For the initial ranking, ALL algorithms in the competition are measured against 7 measures:
- Annual returns
- Sharpe ratio
- A stability measure
- Beta to S&P500
- Calmar ratio
In the early stages of the competition, Quantopian realised that the majority of algorithms selected were correlated to the market, and therefore to each other. A larger pool of uncorrelated return streams was needed for the fund in order for there to be more diversity and thus a greater likelihood for uncorrelated return streams. Beta then became a large disqualifier in terms of algorithms and which ones they wanted to invest in. They adjusted the rules and Beta badge of trailing 12 month beta of -0.3 were considered as the top ranked algorithms.
ATTRIBUTES QUANTOPIAN LOOK FOR WHEN SELECTING ALGORITHMS FOR THE FUND
- Low exposure to the market (algorithms with a market beta of +/- 0.3)
- Consistent Profitability. Algorithms with consistent Sharpe ratios and with Sharpe ratios over 1. Algorithms with volatile returns or that are losing money are not helpful for their portfolio selection.
- Active Trading, i.e. how often the portfolio turns over its entire dollar value for example annually. They showed a preference of once a month at the lower end and twice a day at the higher end.

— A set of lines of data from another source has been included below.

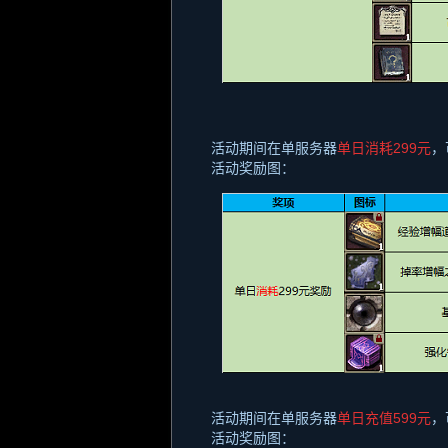
活动期间在单服务器
单日消耗
299
元
，
活动奖励图：
活动期间在单服务器
单日充值
599
元
，
活动奖励图：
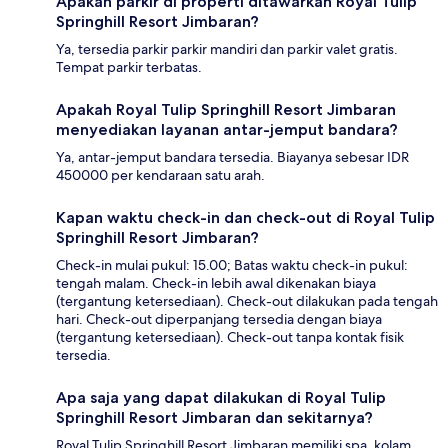
Apakah parkir di properti ditawarkan Royal Tulip
Springhill Resort Jimbaran?
Ya, tersedia parkir parkir mandiri dan parkir valet gratis.
Tempat parkir terbatas.
Apakah Royal Tulip Springhill Resort Jimbaran
menyediakan layanan antar-jemput bandara?
Ya, antar-jemput bandara tersedia. Biayanya sebesar IDR
450000 per kendaraan satu arah.
Kapan waktu check-in dan check-out di Royal Tulip
Springhill Resort Jimbaran?
Check-in mulai pukul: 15.00; Batas waktu check-in pukul:
tengah malam. Check-in lebih awal dikenakan biaya
(tergantung ketersediaan). Check-out dilakukan pada tengah
hari. Check-out diperpanjang tersedia dengan biaya
(tergantung ketersediaan). Check-out tanpa kontak fisik
tersedia.
Apa saja yang dapat dilakukan di Royal Tulip
Springhill Resort Jimbaran dan sekitarnya?
Royal Tulip Springhill Resort Jimbaran memiliki spa, kolam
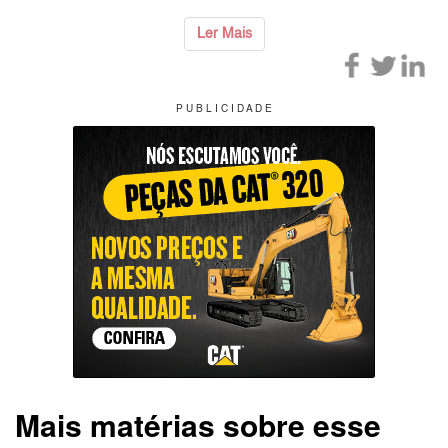
Ler Mais
P U B L I C I D A D E
Mais matérias sobre esse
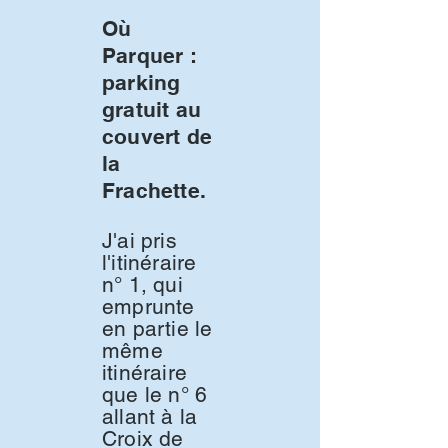
Où
Parquer :
parking
gratuit au
couvert de
la
Frachette.
J'ai pris
l'itinéraire
n° 1, qui
emprunte
en partie le
même
itinéraire
que le n° 6
allant à la
Croix de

- Low correlation to peers. Preferably a -30% correlation to other algorithms in their portfolio in order for the algorithm to make a contribution to their portfolio. The goal is for a diverse portfolio and not so much of the same.
- Strategic Intent driven by some underlying economic reasoning versus correlations developed by a big data mining exercise.

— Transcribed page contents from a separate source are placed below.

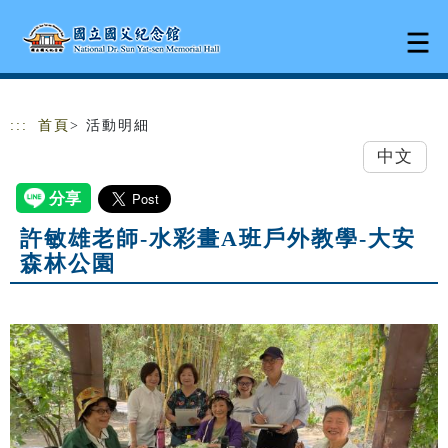
跳到主要內容
網站導覽
:::
首頁
> 活動明細
中文
許敏雄老師-水彩畫A班戶外教學-大安
森林公園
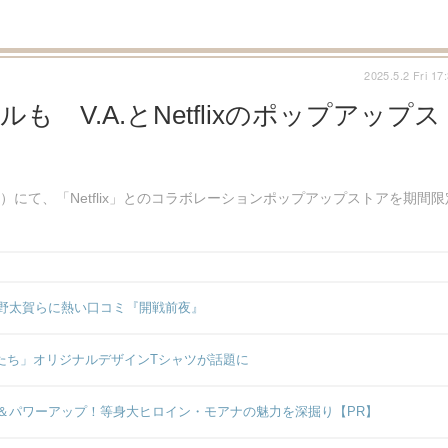
2025.5.2 Fri 17
 V.A.とNetflixのポップアップス
）にて、「Netflix」とのコラボレーションポップアップストアを期間限
野太賀らに熱い口コミ『開戦前夜』
面師たち」オリジナルデザインTシャツが話題に
＆パワーアップ！等身大ヒロイン・モアナの魅力を深掘り【PR】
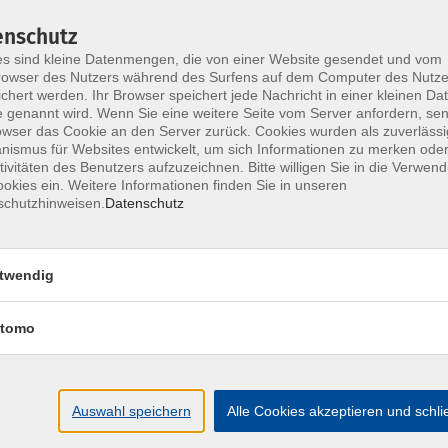
say, it is not enough to simply listen. Important
enschutz
 fully concentrate on the conversation partner and -
s sind kleine Datenmengen, die von einer Website gesendet und vom
alking. One method for shaping this communicative
owser des Nutzers während des Surfens auf dem Computer des Nutze
vides guidance that allows listeners to understand
chert werden. Ihr Browser speichert jede Nachricht in einer kleinen Dat
stening" is thus one of the most important
 genannt wird. Wenn Sie eine weitere Seite vom Server anfordern, se
owser das Cookie an den Server zurück. Cookies wurden als zuverlässi
ers. "Active listening" shows participants how to
ismus für Websites entwickelt, um sich Informationen zu merken oder
nd verbal control techniques.
tivitäten des Benutzers aufzuzeichnen. Bitte willigen Sie in die Verwen
okies ein. Weitere Informationen finden Sie in unseren
schutzhinweisen.
Datenschutz
ethod
 hold more effective discussions with staff,
twendig
of active listening
tomo
 and team colleagues need, in order to be able to
Auswahl speichern
Alle Cookies akzeptieren und schl
n existing ILIAS account of HÜF and access the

ATTRIBUTES QUANTOPIAN DO NOT LOOK FOR WHEN SELECTING ALGORITHMS FOR THE FUND
- Data snooping
- Spurious correlations
AREAS TO EVOLVE
Whether the back-test results created on a given strategy are matching up to an indeed seam predictive of the out of sample results. One thing they looked at was fitting distributions to the daily returns of the back test and the out of sample period. Something to look at was that your back-test is only as valuable to you as it is predictive of how that algorithm is going to do in the future. Going forward they are going to continuously develop in-house tools to evaluate algorithms.
… SHOULD YOUR ALGORITHM GET SELECTED TO THE FUND
In the event that an algorithm gets selected to the fund, the owner has the option to licence Quantopian for use in their fund in return for a 10% royalty based on the profits earned by the licenced algorithm. At the end of the day though, the owner of the algorithm retains ownership of their intellectual property. Quantopian will take responsibility of operating the algorithm, allocating capital and managing the risk.
It is hard to break tradition, but a sure way to do so is by breaking the bounds of conformed thought. I for one am definitely looking forward to seeing whether Quantopians “New Millennium” approach could be one of those ideas that break the bounds.